Macro ocaml_interop::ocaml_export

macro_rules! ocaml_export {
    { } => { ... };
    {
    fn $name : ident($cr : ident, $($args : tt) *) -> f64 $body : block
    $($t : tt) *
} => { ... };
    {
    fn $name : ident($cr : ident, $($args : tt) *) $(-> $rtyp : ty) ? $body :
    block $($t : tt) *
} => { ... };
    {
    fn $name : ident($($invalid_args : tt) *) $(-> $rtyp : ty) ? $body : block
    $($t : tt) *
} => { ... };
}

Defines Rust functions callable from OCaml.

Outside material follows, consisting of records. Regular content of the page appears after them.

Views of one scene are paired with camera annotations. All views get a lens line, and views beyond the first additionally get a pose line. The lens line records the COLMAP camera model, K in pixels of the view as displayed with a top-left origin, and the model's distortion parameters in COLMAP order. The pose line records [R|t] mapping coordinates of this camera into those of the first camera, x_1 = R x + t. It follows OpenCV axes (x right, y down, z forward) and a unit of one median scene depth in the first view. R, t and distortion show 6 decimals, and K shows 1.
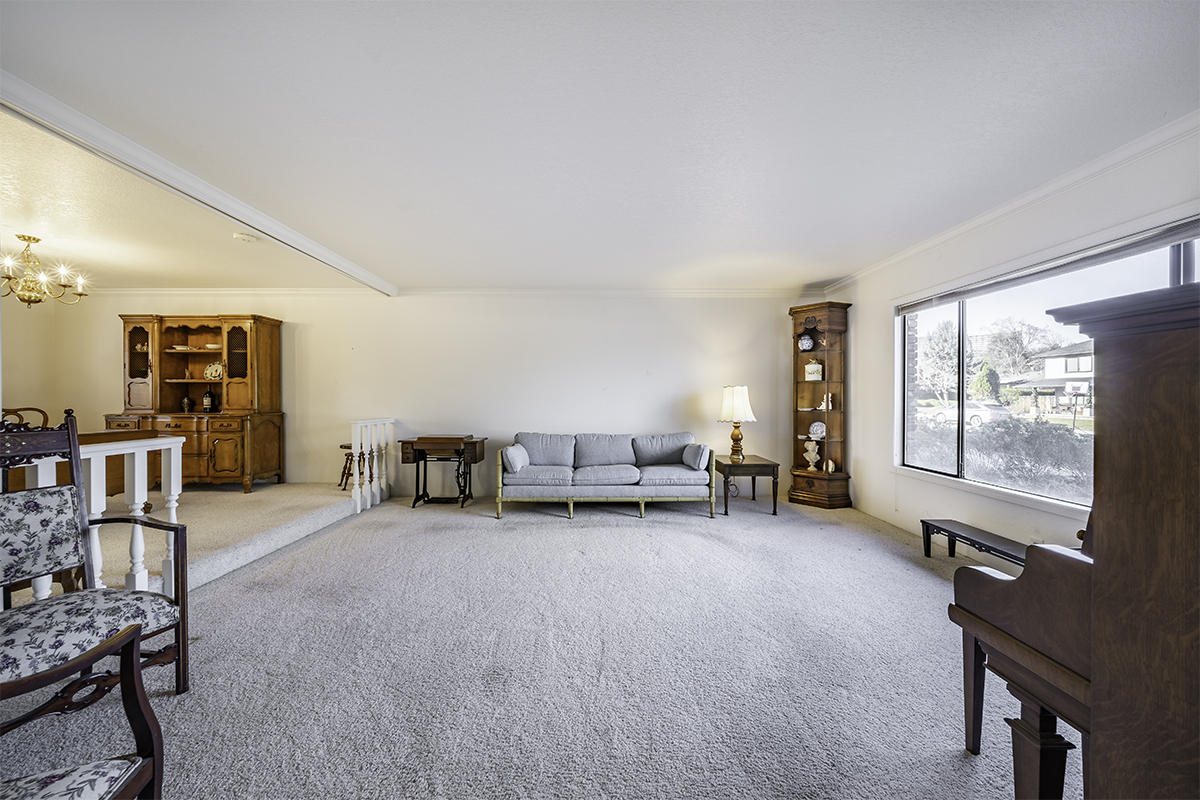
lens RADIAL K [[419.1, 0, 605.0], [0, 419.1, 399.9], [0, 0, 1]] dist [-0.001371, 0.000121]
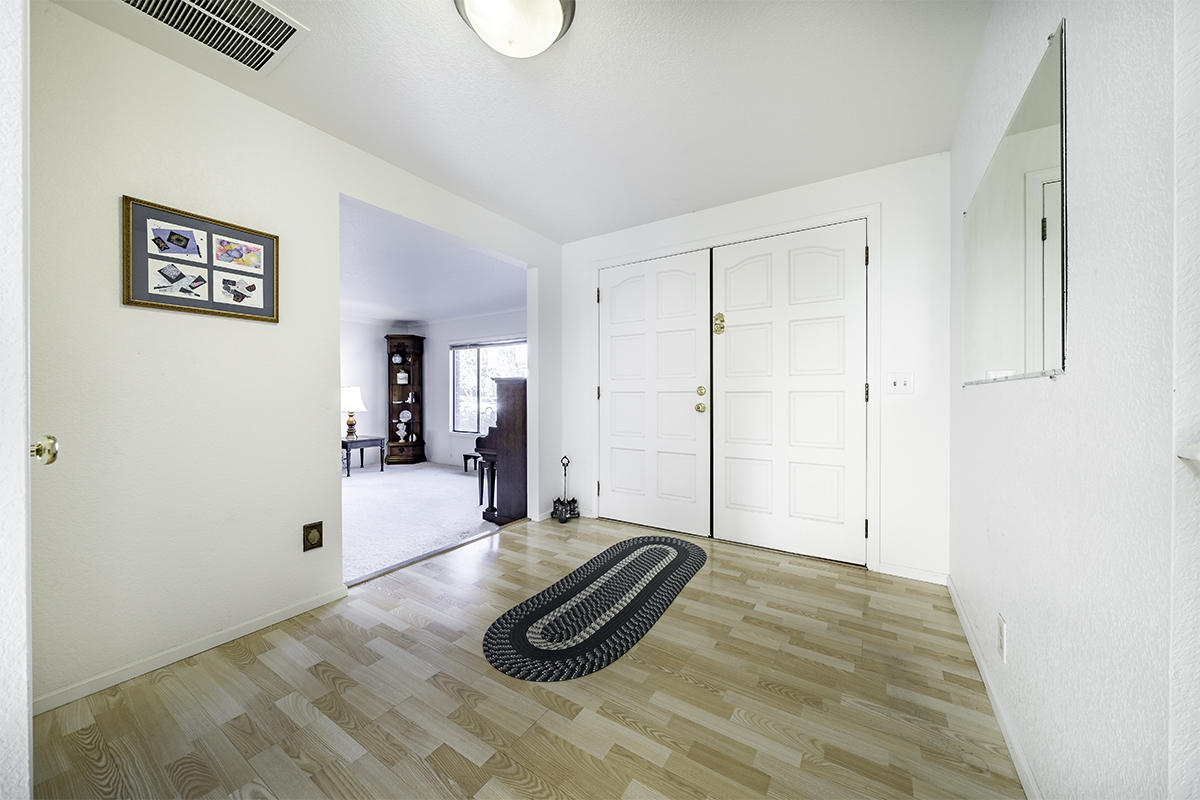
lens RADIAL K [[419.1, 0, 603.4], [0, 419.1, 396.3], [0, 0, 1]] dist [-0.001371, 0.000121]
pose [[0.548417, -0.004334, 0.836194, -0.395350], [0.005542, 0.999983, 0.001548, 0.002248], [-0.836187, 0.003785, 0.548432, -0.475284]]
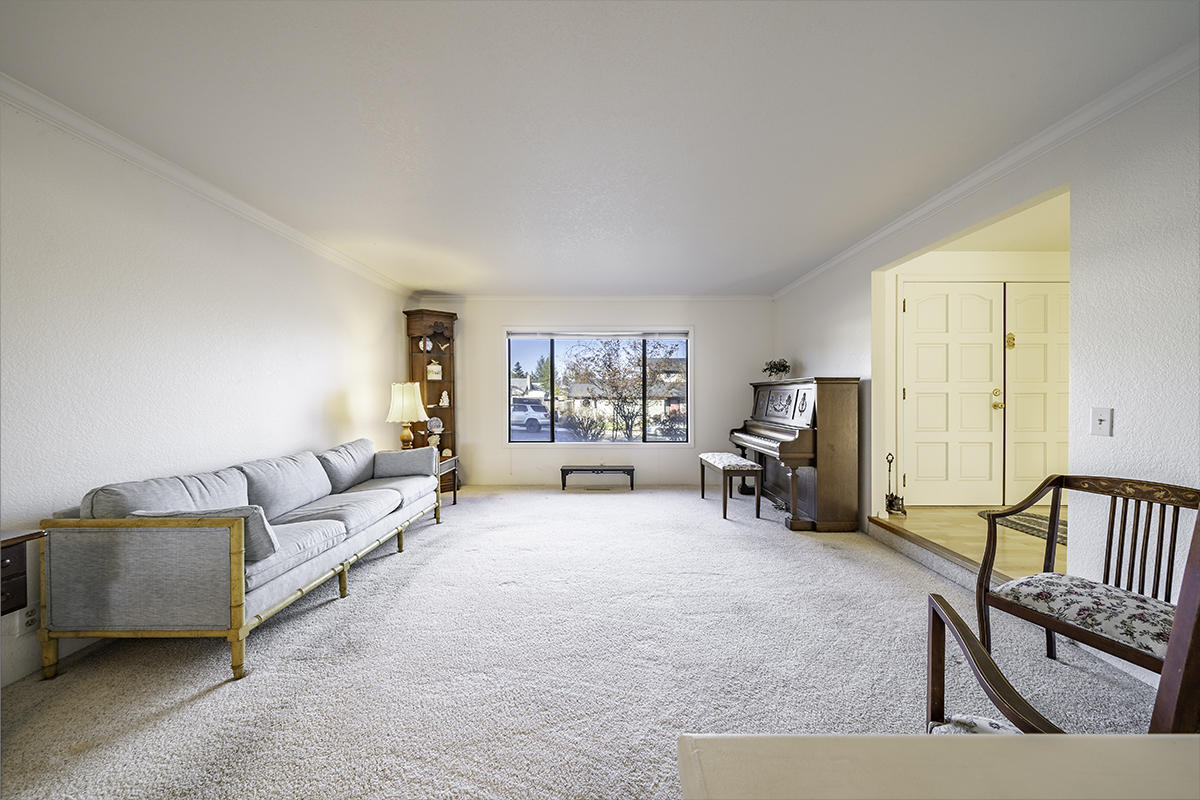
lens RADIAL K [[419.1, 0, 603.5], [0, 419.1, 395.8], [0, 0, 1]] dist [-0.001371, 0.000121]
pose [[0.006039, -0.003668, 0.999975, -0.612042], [0.005767, 0.999977, 0.003633, -0.005260], [-0.999965, 0.005745, 0.006060, 0.556577]]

The first argument in these functions declarations is a name to bind a &mut OCamlRuntime.

Arguments and return values must be of type OCamlRef<T>, or f64 in the case of unboxed floats.

The return type defaults to OCaml<()> when omitted.

Examples

ocaml_export! {
    fn rust_twice(cr, num: OCamlRef<OCamlInt>) -> OCaml<OCamlInt> {
        let num: i64 = num.to_rust(cr);
        unsafe { OCaml::of_i64_unchecked(num * 2) }
    }

    fn rust_twice_boxed_i32(cr, num: OCamlRef<OCamlInt32>) -> OCaml<OCamlInt32> {
        let num: i32 = num.to_rust(cr);
        let result = num * 2;
        result.to_ocaml(cr)
    }

    fn rust_add_unboxed_floats_noalloc(_cr, num: f64, num2: f64) -> f64 {
        num * num2
    }

    fn rust_twice_boxed_float(cr, num: OCamlRef<OCamlFloat>) -> OCaml<OCamlFloat> {
        let num: f64 = num.to_rust(cr);
        let result = num * 2.0;
        result.to_ocaml(cr)
    }

    fn rust_increment_ints_list(cr, ints: OCamlRef<OCamlList<OCamlInt>>) -> OCaml<OCamlList<OCamlInt>> {
        let mut vec: Vec<i64> = ints.to_rust(cr);

        for i in 0..vec.len() {
            vec[i] += 1;
        }

        vec.to_ocaml(cr)
    }

    fn rust_make_tuple(cr, fst: OCamlRef<String>, snd: OCamlRef<OCamlInt>) -> OCaml<(String, OCamlInt)> {
        let fst: String = fst.to_rust(cr);
        let snd: i64 = snd.to_rust(cr);
        let tuple = (fst, snd);
        tuple.to_ocaml(cr)
    }
}